Dataset entries

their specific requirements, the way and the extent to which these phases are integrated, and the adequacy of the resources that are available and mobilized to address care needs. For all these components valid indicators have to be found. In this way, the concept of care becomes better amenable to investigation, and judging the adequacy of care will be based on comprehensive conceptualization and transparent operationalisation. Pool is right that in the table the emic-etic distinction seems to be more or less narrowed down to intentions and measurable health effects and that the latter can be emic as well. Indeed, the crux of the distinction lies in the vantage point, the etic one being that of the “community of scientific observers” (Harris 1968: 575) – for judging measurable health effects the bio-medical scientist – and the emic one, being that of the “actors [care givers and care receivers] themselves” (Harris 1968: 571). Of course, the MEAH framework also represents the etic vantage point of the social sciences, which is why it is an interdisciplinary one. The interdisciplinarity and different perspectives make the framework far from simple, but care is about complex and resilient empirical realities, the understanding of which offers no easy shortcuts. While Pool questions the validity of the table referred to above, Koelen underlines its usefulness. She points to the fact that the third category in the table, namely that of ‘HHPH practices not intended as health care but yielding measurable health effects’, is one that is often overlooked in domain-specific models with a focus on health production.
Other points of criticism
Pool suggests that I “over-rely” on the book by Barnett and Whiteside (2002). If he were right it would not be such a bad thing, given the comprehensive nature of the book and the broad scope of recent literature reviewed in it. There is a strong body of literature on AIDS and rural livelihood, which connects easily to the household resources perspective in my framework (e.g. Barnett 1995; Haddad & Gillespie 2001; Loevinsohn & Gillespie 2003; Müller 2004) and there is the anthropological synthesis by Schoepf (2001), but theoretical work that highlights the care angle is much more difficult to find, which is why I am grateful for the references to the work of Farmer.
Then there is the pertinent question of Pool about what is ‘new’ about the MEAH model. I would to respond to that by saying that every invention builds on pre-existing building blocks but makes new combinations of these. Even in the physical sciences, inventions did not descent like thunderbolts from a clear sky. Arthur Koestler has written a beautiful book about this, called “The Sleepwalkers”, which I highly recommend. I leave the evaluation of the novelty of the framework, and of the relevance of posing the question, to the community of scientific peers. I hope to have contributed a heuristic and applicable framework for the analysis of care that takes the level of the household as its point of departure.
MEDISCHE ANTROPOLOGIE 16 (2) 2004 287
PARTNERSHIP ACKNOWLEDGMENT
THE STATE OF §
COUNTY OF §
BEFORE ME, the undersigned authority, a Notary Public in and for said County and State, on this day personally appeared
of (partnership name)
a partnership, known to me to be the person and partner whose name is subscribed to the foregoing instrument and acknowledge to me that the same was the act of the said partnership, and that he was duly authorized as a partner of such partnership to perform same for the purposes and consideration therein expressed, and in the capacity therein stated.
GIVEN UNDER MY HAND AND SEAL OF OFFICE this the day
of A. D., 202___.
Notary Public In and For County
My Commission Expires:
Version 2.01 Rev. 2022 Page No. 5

- _EXERCISE DETAILS_
Both the line containing "THE STATE OF §" and the line containing "of (partnership name)" belong in the answer. Print them and every line above that falls between them exactly, and no others.

- _WRITTEN RESPONSE_
THE STATE OF §
COUNTY OF §
BEFORE ME, the undersigned authority, a Notary Public in and for said County and State, on this day personally appeared
of (partnership name)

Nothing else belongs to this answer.